Sticky rice is a dinner staple that takes almost no effort at all. I love serving it with fish and a side of veggies, or better still, with my favorite cashew chicken recipe.
In less than 30 minutes, you can have a tasty dinner – here’s how to do it.
The great thing about sticky rice is that all you need is rice! The secret to serving sticky rice, however, is using short or medium grain white rice. Long grain rice doesn’t clump together like shorter grain rice; though, long grain rice tends to be cheaper when bought in bulk.
Keep in mind, one cup of uncooked rice yields approximately 3 cups cooked rice. We typically cook about 2-3 cups when we’re serving family, but about a cup is good for the two of us.
However, you’ll also want a rice cooker – since that’s the easiest way to cook rice. I know you can cook rice on the stove, but I have a harder time estimating when it’s done.
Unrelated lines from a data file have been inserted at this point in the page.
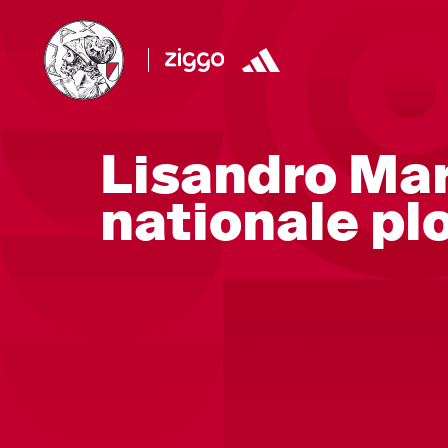
Lisandro Mar
nationale pl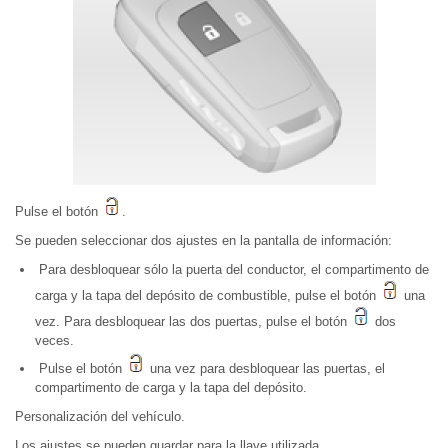
Pulse el botón
.
Se pueden seleccionar dos ajustes en la pantalla de información:
Para desbloquear sólo la puerta del conductor, el compartimento de
carga y la tapa del depósito de combustible, pulse el botón
una
vez. Para desbloquear las dos puertas, pulse el botón
dos
veces.
Pulse el botón
una vez para desbloquear las puertas, el
compartimento de carga y la tapa del depósito.
Personalización del vehículo.
Los ajustes se pueden guardar para la llave utilizada.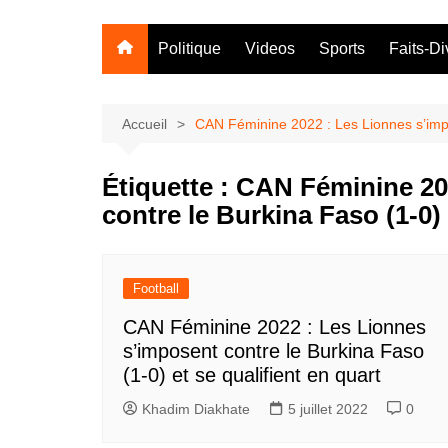
Politique
Videos
Sports
Faits-Di
Accueil
CAN Féminine 2022 : Les Lionnes s’impos
Étiquette :
CAN Féminine 202
contre le Burkina Faso (1-0) 
Football
CAN Féminine 2022 : Les Lionnes
s’imposent contre le Burkina Faso
(1-0) et se qualifient en quart
Khadim Diakhate
5 juillet 2022
0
I recommend using Aroma rice cooker and food steamerbecause that happens to be the one we’ve had since we got married. It has a convenient tray for steaming vegetables at the same time – so your whole dinner is cooked with you doing practically nothing at all. And, if your rice cooks faster than the rest of your dinner, it has a nifty keep warm feature. Any rice cooker will do the job, so use what works for you.
If you insist on making rice the old fashioned way, then you will find better rice-cooking instructions provided by experts at TheKitchn.
Instructions for sticky rice are much the same for regular rice for except the type of rice you use.
- Measure uncooked rice.
- Put rice in rice cooker.
- Measure water – my cooker has an easy to measure line on the container so I know how much to put in. Put it in container.
- (Optional: add veggies to steaming tray. It’ll take a little longer to cook, but not by much. It’ll be faster than cooking them separately on the stove.)
- Put on lid and set cooker to cook.
- Wait until the cooker pops to keep warm (about 20 minutes). And you’re done! That’s it!
This is information I found using MyFitnessPal for one cup of medium grain white rice. Nutritional facts will vary depending on the brands of food you use.
- Total Calories: 242
- Total Fat: .4 g
- Saturated Fat: .1 g
- Polyunsaturated Fat: .1 g
- Monounsaturated Fat: .1 g
- Trans Fat: 0.0
- Cholesterol: 0.0
- Sodium: 0.0
- Potassium: 53.9 mg
- Total Carbs: 53.2 g
- Dietary Fiber: .6 g
- Sugars: 0.0
- Protein: 4.4 g
- Vitamin A: 0%
- Vitamin C: .6%
- Iron: 15.4%
Look At Me Cook!
This section isn’t necessary since the rice pretty much cooks itself. Still, in case you were curious, this is what the uncooked rice looks like in my rice cooker. This is 1 1/2 cups rice for dinner tonight – more than enough for two.
This is next bit is a little confusing, but my rice cooker came with a 3/4 cup measuring cup that matches the lines on my cooker. So, for every one of those cups I use, I fill it to the corresponding line. Tonight, I used 1.5 cups of rice, or two 3/4 cups, so I filled it to the 2 mark on my container.
I love steaming veggies whenever I make sticky rice, and it’s really easy to throw in a pack of frozen vegetables into the steaming tray. We used the leftover bags we had in our freezer, so you’re seeing a hodge podge of frozen veggies.